Activities for the work team

Goals

Set up discussions to foster reflection, as a work team, about educational practices for a gender-equal education.
Activities for the work team

Brief description of the issue

Changing educational practices can be difficult, especially if we are trying to do it on our own. To initiate the process with our work team can be easier and definitely more motivating. Here are a few activities you can do with your colleagues to make sure your work environment is free from gender stereotypes and contributes to gender equality in a culturally-respectful way.

Our own practices

Here are a few questions to discuss with your team:

  1. What are the endearing words you use with children? Are they different according to their gender? Do they seem connoted or neutral?
  2. During meals, how are children placed around the table? Who is served first? Who is helped? With whom are you interacting?
  3. In your daily practices, do you tend to give more importance to girls’ appearance than to boys’?
  4. Do you feel that you are depriving boys from some caring activities you do with girls (for example, doing their hair, comforting them when they are crying, etc.)?
  5. Do you sometimes think that children’s clothes limit their possibilities in terms of games and movements, especially when exploring outside?
  6. When children are arguing, is there normally an intervention from an adult? If not, how is the conflict resolved and in favour of whom? To whom do we ask to accommodate? How do children react in a conflict (surrender, accommodate, resist)?
  7. When a child hurts him or herself, who are we comforting the most? To whom are we telling not to cry? What are the words used to comfort the child?

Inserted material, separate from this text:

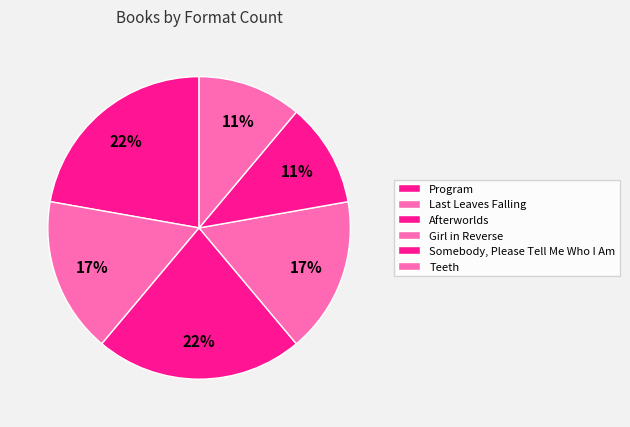

How many segments does this pie chart have?

6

Classify activities and toys

To assess the presence of gender and colonial stereotypes within the toys, activities proposed and other educational materials used in your early childhood center, we are inviting you to complete an inventory of the themes, games, toys and activities in place, identifying those that are stereotypical (for example, superhero-themed week, pink plates and pots or a Pocahontas book) and those that are supportive of diversity and equality (for example, fall-themed week, water play area, a book about animals from Mi’gma’gi). You will then be able to make sure more easily that there is a variety of toys that are accessible and used by all children. Once it’s done, we are inviting you to answer, as a team, to the following questions:

  1. Among the themes and toys proposed to children in your early childhood learning center, which ones seem stereotypical? Which ones seem to support the most gender equality and cultural pride?
  2. When at your centre, do children tend to gather with same gender kids? If so, what can be causing this situation?
  3. In which spaces of your centre do you see boys and girls playing together the most? Does the arrangement of the place encourage interactions between boys and girls?
  4. What are the games or toys engaging boys and girls together the most? On the opposite, what are the ones creating unhealthy competitive interactions between boys and girls?
  5. Do you have recommendations to encourage diversity, collaboration and cooperation between children?
  6. How do you react when you see exclusionary practices between children (for example, a group of boys tells a girl she can’t play hockey with them because she is a girl)?

References

Ducret, V. & Nanjoud, B. (2015). Guide d’observation des comportements des professionnel-le-s de la petite enfance envers les filles et les garçons, 2e édition, Le 2e Observatoire. http://www.2e-observatoire.com/downloads/poupee_guide_interieur_simple_web.pdf

Secrétariat à la condition féminine (2011). D’égal(e) à égaux: pour la promotion de rapports égalitaires entre filles et garçons dans les services de garde éducatifs. Québec: Ministère de la Culture, des Communications et de la Condition féminine.